Do you think teachers are lazy bums? That most teachers secure permanent positions and then swan about ineffectively until they retire? That far too many are so bad at their jobs that the children they teach fail to learn? That lazy bums can and should be identified by testing children’s progress relentlessly as they progress through their education?
If so, you’ve fallen for one of the classic mistaken hypotheses of the Accountability Era, skewered by US teacher Eric Kalenze in this barnstorming polemic. Education Is Upside-Down is a call to arms for those working in education to re-evaluate what many hold dear and to reconsider much of the current thinking that is driving education in the US, and, with dull inevitability, here.

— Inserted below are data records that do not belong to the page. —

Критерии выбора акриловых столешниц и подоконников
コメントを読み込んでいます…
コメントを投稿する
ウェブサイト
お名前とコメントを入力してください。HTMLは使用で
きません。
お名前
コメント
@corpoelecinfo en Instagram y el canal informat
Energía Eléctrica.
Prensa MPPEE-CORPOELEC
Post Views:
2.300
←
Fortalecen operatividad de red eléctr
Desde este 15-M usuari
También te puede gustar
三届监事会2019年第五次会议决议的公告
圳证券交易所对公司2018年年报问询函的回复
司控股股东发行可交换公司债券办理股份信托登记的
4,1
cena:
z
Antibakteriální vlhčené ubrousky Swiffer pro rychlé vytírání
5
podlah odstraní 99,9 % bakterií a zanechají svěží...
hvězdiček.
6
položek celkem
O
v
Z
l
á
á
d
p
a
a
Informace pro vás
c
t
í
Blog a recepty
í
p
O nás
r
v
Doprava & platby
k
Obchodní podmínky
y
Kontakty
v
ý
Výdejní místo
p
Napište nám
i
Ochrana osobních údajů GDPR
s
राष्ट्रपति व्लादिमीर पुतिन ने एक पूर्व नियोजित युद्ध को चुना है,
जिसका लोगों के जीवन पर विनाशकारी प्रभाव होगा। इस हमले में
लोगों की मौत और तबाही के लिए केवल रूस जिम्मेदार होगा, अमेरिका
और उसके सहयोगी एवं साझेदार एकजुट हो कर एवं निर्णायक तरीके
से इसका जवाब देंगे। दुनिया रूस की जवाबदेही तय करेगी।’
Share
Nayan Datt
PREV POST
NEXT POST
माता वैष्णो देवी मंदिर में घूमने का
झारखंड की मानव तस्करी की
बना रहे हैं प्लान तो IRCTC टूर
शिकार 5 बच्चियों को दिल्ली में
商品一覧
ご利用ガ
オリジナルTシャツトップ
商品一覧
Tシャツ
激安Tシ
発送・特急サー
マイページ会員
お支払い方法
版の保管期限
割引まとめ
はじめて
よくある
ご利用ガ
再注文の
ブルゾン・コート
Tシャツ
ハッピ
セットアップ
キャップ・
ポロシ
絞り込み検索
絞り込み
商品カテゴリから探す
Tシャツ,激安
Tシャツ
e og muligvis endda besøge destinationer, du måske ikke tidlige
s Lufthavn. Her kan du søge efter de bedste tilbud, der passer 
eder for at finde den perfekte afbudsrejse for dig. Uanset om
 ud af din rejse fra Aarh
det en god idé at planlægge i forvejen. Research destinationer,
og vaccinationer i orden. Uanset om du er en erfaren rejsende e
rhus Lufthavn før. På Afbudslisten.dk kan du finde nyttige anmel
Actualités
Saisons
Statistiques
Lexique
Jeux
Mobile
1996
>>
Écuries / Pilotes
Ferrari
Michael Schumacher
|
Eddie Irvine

For those in the UK, the insight into the education landscape in the States is fascinating, and Kalenze’s metaphors — which include a funnel, a swimming pool and a marathon — bring simple clarity to his thoughts and ideas. The book’s core thesis is that education is an upside-down funnel through which children are required to travel. Those close to the mainstream make it into and through the funnel with ease, but too often those further toward the margins of society struggle, finding themselves effectively excluded from mainstream society when they emerge from full-time education.
Kalenze analyses the reform agenda that has swept American education in what he terms the “Accountability Era”, ushered in by George W Bush’s No Child Left Behind Act (NCLB) in 2001. Under its own terms, NCLB — Race To The Top under the Obama administration and aimed to ensure that all children reach age-related standards by 2014 — has failed comprehensively. The policy is in its death-throws as politicians realise that education might be a little more complicated than the Accountability Era reformers suggested it might be.
Some children — those falling down the outside of the funnel, as Kalenze’s memorable image has it — still struggle to make good progress in school. Others still find education plain sailing, as they slide easily from kindergarten to university.
Kalenze’s descriptions of the ramifications of misguided ideas, such as the lazy bum hypothesis, will strike a chord with teachers worn down by the ever-increasing workload that is driving them out of the profession in record numbers here. Those who find themselves being judged by the efforts of the children they teach will recognise the all-too-common view that teachers and schools can and should be held primarily responsible for the academic achievement of their pupils.
At heart, the book is built upon a trenchant critique of the progressive tradition in US education. Kalenze writes much that will challenge those who have been trained to view the purpose of schools to provide “the whole development of each individual child”. As a teacher of those about to become adult members of US society, Kalenze found himself disagreeing strongly with this aim. He argues that America should prepare its young citizens for meaningful participation in mainstream institutions, and that those who start life away from the mainstream continually fail to be brought into the educational funnel provided by school.
With nods to Daniel Willingham and E.D. Hirsch, Kalenze could be seen as an American counterpart to British writers such as Daisy Christodoulou and Robert Peal, who reference similar sources in their criticisms of progressive “child-centred” schooling. Kalenze offers a different voice, recognising the ways in which school reform has made the difficult task of preparing children for life even harder as curricula have narrowed and schools, particularly those working with the disadvantaged, have faced relentless upheaval as structural change and top-down policies have impacted on everything they do.
This excellent book deserves a wide readership here. Kalenze’s enthusiasm for teaching, and his desire to see all children succeed in school, is infectious. Education Is Upside-Down should be required reading for anyone who has ever thought teachers were lazy bums, and is intrigued by the idea that it’s possible to train for a marathon with only a swimming pool at your disposal.